# Text under study
This article aims to shed light to the highly discussed yet confounding topic in machine learning: hyperparameter tuning. Up to this point, hyperparameter tuning is mostly talked about as a means to get the “best” model, with little being discussed about the how, the what and the why. Building machine learning models like a black box, can either lead to unexplainable results, or inefficient algorithms with exorbitant cost. In order to have a better understanding, we need to talk about how hyperparameter tuning works, what are the available techniques and why we choose an approach over others in certain scenarios. At the end of the article, we present a demonstration using simulated data with 40,000 entries and 100 predictors, comparing performance and cost, between the two main techniques for hyperparameter tuning:
- Grid Search, and
- Randomized Search.
Grid Search requires the user to specify a grid of parameters and it exhaustively searches for all possible combinations within that grid. Say for example, the following grid is given to GridSearchCV for the machine learning model: support vector machine (SVM) classifier with stochastic gradient descent (SGD) training (SGDClassifier).

# Data to examine
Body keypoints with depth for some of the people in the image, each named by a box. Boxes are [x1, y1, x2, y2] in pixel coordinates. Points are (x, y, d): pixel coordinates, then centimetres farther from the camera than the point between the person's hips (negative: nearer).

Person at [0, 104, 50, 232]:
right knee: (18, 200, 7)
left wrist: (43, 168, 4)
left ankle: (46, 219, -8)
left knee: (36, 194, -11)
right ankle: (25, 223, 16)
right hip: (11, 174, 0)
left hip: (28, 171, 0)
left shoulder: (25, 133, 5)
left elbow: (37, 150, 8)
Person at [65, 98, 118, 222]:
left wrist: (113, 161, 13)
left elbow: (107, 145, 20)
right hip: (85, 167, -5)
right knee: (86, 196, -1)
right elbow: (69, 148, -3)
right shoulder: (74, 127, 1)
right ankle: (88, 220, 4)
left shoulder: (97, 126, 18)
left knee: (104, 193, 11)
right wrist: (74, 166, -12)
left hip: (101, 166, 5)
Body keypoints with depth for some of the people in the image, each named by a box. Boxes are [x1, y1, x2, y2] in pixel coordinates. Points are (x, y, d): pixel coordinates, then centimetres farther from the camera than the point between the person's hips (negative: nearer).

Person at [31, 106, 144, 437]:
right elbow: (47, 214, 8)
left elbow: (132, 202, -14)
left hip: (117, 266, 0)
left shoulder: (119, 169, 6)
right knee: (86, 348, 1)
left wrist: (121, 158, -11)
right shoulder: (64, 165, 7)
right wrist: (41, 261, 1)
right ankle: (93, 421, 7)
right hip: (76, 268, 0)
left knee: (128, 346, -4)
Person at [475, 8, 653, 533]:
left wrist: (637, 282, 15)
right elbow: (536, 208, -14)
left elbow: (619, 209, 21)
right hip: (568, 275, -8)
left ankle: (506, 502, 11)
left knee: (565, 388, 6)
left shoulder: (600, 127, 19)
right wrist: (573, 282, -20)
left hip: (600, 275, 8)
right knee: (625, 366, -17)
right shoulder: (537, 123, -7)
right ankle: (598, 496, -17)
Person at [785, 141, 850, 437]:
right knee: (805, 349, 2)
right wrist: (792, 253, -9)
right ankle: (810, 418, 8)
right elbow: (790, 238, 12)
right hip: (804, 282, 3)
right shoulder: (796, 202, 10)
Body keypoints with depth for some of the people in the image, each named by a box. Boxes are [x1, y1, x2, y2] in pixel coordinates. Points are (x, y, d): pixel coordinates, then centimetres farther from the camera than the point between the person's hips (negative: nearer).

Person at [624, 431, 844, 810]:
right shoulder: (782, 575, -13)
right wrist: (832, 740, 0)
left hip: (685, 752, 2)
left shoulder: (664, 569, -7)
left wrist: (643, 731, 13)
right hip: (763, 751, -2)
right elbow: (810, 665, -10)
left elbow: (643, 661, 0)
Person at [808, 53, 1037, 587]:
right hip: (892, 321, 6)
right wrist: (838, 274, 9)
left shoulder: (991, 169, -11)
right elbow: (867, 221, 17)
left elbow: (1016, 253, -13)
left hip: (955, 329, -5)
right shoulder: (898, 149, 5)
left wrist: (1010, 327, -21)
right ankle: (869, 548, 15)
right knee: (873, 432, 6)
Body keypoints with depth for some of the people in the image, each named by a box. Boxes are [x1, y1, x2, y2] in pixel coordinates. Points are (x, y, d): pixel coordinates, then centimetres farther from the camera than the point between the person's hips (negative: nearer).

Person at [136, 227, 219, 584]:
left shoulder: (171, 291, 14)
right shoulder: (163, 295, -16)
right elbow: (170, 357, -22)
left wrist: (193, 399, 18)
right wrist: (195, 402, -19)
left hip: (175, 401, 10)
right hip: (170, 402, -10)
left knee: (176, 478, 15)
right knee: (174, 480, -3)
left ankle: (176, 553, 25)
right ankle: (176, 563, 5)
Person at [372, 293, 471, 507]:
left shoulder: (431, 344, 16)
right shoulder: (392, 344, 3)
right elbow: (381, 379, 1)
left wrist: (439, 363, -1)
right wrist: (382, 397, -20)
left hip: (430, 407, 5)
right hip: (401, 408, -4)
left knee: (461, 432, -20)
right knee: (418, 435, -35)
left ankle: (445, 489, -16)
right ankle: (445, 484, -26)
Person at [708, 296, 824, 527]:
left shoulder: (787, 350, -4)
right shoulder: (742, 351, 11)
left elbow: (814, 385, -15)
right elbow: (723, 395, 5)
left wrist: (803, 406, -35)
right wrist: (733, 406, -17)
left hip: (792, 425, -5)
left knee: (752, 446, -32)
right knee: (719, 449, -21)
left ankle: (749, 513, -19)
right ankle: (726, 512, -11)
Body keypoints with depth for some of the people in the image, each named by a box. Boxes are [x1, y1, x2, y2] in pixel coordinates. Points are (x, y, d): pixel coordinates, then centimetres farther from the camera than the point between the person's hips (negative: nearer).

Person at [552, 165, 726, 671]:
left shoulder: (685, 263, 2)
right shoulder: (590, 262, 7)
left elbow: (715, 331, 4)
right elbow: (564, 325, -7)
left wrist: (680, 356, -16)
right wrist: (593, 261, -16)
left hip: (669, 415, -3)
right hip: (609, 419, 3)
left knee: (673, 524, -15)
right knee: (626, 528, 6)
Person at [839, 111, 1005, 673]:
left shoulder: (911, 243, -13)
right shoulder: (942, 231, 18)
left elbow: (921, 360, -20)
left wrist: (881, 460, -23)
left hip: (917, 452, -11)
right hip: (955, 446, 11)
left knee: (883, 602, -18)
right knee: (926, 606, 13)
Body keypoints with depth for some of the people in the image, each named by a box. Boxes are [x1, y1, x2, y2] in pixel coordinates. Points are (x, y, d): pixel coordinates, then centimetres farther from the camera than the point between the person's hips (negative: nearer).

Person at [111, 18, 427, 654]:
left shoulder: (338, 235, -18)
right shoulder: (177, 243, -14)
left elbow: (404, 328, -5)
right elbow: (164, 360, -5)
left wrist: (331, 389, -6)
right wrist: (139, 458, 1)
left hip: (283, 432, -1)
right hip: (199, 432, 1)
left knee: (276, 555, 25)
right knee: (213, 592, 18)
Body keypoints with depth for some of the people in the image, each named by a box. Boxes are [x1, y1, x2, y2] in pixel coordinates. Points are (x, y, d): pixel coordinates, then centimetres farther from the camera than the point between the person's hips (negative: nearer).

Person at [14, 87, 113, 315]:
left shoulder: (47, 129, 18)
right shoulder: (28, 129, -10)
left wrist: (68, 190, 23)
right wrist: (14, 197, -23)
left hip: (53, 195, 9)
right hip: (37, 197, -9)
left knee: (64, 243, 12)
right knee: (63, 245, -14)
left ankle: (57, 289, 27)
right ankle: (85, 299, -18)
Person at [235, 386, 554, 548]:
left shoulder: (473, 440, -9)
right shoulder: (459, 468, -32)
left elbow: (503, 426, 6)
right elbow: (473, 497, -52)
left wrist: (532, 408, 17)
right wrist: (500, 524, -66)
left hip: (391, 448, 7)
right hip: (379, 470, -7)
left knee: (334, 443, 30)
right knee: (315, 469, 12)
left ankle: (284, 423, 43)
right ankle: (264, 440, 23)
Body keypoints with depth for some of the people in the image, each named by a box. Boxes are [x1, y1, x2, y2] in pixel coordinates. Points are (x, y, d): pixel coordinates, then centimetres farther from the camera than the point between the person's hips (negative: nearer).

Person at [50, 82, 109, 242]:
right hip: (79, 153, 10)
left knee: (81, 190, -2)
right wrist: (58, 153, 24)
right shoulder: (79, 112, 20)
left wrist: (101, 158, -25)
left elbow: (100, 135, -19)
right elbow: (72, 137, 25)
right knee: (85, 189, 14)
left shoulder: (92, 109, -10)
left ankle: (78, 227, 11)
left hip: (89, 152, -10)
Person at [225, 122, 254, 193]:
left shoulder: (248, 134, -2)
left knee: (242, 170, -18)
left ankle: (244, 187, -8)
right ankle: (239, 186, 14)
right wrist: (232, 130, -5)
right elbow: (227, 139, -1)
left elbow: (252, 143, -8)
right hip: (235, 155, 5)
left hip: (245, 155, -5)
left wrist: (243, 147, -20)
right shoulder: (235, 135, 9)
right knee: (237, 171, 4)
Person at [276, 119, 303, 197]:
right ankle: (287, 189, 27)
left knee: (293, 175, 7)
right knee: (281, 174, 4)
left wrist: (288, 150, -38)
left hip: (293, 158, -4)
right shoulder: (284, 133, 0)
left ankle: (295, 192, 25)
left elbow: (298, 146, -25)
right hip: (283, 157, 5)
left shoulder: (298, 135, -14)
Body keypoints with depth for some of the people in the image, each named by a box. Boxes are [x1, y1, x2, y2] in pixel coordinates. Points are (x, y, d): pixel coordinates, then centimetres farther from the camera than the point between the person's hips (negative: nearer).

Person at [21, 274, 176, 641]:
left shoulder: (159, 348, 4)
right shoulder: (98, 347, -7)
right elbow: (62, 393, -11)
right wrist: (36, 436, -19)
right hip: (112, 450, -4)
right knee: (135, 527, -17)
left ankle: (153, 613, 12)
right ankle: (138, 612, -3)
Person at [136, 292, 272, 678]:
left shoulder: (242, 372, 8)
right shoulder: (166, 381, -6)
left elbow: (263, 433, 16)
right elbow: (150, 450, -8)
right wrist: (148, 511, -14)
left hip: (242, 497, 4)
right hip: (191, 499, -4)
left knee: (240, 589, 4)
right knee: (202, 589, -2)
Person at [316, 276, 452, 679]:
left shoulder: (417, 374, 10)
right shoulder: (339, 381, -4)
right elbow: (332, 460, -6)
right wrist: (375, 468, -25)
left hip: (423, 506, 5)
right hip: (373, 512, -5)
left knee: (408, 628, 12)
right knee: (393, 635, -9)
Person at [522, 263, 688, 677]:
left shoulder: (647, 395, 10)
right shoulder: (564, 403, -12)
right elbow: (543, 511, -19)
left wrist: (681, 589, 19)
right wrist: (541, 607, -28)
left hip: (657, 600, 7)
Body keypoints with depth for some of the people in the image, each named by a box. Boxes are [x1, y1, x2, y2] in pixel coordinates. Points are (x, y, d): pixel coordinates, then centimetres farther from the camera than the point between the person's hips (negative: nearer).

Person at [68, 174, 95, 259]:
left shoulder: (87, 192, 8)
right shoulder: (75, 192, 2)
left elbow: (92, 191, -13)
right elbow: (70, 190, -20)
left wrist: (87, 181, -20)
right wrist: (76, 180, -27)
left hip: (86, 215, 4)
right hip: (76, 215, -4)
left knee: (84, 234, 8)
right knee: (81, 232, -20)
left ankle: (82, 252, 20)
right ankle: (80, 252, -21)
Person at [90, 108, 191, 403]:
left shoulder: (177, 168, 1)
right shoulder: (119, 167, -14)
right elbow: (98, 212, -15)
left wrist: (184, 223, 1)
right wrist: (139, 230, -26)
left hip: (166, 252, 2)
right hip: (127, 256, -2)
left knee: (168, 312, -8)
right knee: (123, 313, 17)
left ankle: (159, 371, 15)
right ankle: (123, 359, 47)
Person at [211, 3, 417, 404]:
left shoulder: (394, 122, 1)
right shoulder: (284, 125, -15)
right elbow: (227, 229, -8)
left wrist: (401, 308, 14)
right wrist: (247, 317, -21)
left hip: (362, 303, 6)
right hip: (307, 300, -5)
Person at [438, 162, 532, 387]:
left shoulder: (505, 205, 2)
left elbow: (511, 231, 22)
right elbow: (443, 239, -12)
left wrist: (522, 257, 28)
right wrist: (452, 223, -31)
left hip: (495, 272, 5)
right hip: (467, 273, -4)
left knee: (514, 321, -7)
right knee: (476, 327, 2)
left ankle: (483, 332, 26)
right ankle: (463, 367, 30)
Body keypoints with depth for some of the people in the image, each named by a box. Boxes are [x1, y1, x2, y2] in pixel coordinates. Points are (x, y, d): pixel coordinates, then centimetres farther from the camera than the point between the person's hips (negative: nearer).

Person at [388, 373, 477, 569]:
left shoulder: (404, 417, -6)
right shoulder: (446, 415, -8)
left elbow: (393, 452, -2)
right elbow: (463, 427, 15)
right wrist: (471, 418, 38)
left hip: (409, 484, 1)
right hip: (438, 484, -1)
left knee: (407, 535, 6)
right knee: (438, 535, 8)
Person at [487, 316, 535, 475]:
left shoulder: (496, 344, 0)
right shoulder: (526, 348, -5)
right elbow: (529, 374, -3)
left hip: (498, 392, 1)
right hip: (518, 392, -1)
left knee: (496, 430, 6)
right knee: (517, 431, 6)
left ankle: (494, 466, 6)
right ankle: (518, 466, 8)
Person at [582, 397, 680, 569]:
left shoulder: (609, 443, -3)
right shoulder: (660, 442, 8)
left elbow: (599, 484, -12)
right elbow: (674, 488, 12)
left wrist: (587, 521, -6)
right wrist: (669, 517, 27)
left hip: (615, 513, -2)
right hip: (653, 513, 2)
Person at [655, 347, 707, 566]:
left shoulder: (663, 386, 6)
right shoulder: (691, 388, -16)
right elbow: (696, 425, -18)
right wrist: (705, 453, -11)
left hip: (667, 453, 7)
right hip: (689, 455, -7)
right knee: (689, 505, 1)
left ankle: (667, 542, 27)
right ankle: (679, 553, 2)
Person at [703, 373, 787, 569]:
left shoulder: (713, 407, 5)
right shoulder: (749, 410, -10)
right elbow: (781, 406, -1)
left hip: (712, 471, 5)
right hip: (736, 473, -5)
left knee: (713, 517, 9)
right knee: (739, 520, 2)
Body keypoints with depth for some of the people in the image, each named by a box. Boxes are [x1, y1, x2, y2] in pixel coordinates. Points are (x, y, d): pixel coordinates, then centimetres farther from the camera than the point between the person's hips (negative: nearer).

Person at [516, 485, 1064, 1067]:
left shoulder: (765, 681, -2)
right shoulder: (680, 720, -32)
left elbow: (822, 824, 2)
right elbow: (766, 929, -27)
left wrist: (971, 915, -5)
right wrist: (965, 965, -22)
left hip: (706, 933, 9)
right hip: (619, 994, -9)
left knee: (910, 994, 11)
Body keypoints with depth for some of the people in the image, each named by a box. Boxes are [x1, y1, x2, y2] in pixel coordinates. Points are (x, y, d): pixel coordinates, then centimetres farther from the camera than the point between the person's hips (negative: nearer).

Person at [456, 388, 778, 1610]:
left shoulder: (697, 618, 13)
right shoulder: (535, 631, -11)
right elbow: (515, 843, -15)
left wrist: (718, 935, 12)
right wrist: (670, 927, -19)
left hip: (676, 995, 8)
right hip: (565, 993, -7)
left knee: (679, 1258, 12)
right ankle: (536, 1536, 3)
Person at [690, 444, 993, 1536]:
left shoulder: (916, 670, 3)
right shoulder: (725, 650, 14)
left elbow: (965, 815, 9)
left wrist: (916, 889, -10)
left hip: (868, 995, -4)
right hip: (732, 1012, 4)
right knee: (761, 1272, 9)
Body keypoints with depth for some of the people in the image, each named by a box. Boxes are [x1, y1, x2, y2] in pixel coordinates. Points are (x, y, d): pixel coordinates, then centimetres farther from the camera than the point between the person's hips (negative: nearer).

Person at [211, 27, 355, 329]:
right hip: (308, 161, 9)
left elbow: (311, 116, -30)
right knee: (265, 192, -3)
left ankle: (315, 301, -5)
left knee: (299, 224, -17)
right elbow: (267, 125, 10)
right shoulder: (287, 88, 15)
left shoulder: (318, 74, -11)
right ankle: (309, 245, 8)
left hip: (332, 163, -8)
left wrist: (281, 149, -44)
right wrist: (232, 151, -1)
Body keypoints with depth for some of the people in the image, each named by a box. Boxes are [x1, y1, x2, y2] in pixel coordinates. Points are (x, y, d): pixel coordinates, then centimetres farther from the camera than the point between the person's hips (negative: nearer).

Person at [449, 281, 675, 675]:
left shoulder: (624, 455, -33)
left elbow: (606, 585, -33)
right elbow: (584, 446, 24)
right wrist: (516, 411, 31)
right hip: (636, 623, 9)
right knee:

# What is expected
Return, word for word, the passage of the article on hyperparameter tuning that begins at the words "Grid Search requires" and stops after "(SGD) training (SGDClassifier).".

# Output for this exercise
Grid Search requires the user to specify a grid of parameters and it exhaustively searches for all possible combinations within that grid. Say for example, the following grid is given to GridSearchCV for the machine learning model: support vector machine (SVM) classifier with stochastic gradient descent (SGD) training (SGDClassifier).